Ok, not exactly it was this one, that I may have misunderstood:
https://mail.python.org/pipermail/python-ideas/2015-August/035347.html
On 08/20/2015 05:57 PM, Mike Miller wrote:
I found the b'' idea on a recent message here between you and Nick I think, it
seemed interesting. It's gone now, as well as the typo, thanks MRAB.
On Aug 20, 2015 23:40, "Nick Coghlan" <ncog...@gmail.com> wrote:
>
[...]
> myquery = i"SELECT $column FROM $table;"
> mycommand = i"cat $filename"
> mypage = i"<html><body>$content</body></html>"
>
> It's the opposite of the "interpolating untrusted strings that may
> contain aribtrary expressions" problem - what happens when the
> variables being *substituted* are untrusted? It's easy to say "don't
> do that", but if doing the right thing incurs all the repetition
> currently involved in calling str.format, we're going to see a *lot*
> of people doing the wrong thing. At that point, the JavaScript
> backticks-with-arbitrary-named-callable solution starts looking very
> attractive:
>
> myquery = sql`SELECT $column FROM $table;`
> mycommand = sh`cat $filename`
> mypage = html`<html><body>$content</body></html>`
Surely if using backticks we would drop the ugly prefix syntax and just make it a function call?
myquery = sql(`SELECT $column FROM $table;`)
etc., where `...` returns an object with the string and substitution info inside it.
I can certainly appreciate the argument that safe quoting for string interpolation deserves as much attention at the language level in 2015 as buffer overflow checking deserved back in the day.
Taking that problem seriously though is perhaps an argument against even having a trivial string version, because if it's legal then people will still write
do_sql("SELECT $column FROM $table;")
instead and the only way to get them to consistently use delayed (safe) evaluation would be to constantly educate and audit, which is the opposite of good design for security and exactly the problem we have now. Really what we want from this perspective is that it should be *harder* to get it wrong than to get it right.
Maybe simple no-quoting interpolation should be spelled
str(`hello $planet`)
(or substitute favorite prefix tag if allergic to backticks), so you have to explicitly specify a quoting syntax even if only to say that you want the null syntax.
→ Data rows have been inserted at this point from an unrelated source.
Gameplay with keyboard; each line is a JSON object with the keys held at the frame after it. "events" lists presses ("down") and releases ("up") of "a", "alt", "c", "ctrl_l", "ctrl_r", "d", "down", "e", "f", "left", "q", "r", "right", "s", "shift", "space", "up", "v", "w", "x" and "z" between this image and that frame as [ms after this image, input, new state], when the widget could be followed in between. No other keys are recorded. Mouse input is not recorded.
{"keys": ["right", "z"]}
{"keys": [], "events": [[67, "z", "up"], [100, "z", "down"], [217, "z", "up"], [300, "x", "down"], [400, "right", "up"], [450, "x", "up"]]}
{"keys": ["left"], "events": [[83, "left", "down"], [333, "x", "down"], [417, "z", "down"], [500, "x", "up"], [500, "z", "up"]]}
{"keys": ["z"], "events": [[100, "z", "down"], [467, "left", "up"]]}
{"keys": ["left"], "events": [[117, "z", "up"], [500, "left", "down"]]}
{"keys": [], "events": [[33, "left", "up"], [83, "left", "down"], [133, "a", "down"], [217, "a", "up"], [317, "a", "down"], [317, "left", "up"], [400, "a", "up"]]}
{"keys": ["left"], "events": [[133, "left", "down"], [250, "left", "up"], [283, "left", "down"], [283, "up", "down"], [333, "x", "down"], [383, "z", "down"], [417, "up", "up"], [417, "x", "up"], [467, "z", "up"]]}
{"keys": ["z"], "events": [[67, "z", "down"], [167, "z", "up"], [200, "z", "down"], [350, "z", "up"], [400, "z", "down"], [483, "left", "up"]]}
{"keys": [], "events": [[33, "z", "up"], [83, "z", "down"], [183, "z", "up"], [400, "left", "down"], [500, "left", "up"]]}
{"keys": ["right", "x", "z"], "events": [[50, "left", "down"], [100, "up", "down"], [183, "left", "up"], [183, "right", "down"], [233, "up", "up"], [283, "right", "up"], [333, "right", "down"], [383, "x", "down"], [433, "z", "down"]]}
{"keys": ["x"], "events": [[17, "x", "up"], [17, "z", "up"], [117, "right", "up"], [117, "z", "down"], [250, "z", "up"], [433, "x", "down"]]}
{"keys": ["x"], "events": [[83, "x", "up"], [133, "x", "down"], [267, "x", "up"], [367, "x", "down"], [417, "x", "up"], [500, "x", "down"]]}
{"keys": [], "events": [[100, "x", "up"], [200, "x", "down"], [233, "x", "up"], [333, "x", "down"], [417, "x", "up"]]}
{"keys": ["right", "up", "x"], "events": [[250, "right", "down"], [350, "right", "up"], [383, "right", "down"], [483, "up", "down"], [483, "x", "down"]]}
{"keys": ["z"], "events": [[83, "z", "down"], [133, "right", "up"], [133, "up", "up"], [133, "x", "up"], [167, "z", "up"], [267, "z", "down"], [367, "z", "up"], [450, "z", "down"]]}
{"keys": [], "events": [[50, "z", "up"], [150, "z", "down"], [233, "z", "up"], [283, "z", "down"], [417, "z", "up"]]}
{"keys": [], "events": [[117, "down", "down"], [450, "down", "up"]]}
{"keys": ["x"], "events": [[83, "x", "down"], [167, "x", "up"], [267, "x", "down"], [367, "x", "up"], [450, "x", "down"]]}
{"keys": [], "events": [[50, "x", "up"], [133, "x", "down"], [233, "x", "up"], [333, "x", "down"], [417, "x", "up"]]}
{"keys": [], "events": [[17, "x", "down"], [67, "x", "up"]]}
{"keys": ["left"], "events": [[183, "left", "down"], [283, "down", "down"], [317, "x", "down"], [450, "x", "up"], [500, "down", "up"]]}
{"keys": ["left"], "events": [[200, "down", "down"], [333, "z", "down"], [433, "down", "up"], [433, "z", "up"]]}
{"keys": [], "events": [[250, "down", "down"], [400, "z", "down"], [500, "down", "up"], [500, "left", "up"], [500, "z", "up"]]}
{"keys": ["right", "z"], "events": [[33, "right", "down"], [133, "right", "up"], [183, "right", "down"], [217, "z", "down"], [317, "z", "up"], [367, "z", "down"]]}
Alternatively I guess it would be enough if interfaces like our hypothetical sql(...) simply refused to accept raw strings and required delayed interpolation objects only, even for static/constant queries. But I'm unconvinced that this would happen, given the number of preexisting APIs that already accept strings, and the need to continue supporting pre-3.6 versions of python.
-n
On Aug 21, 2015 5:59 PM, "Nick Coghlan" <ncog...@gmail.com> wrote:
>
> On 22 August 2015 at 05:52, Mike Miller <python...@mgmiller.net> wrote:
> > Yes, we were discussing these custom prefixes in Yuri's thread yesterday,
> > but Guido dropped a big -1 there. However, you Eric and Nick make some
> > compelling arguments in favor of them; they do solve several of our
> > outstanding issues.
> >
> > Would he be able to be persuaded to change his mind?
>
> It's also worth reiterating my concept of using "!" to introducing the
> arbitrary "magic happens here" prefixes. That is, you'd write them
> like this:
>
> myquery = !sql"SELECT $column FROM $table;"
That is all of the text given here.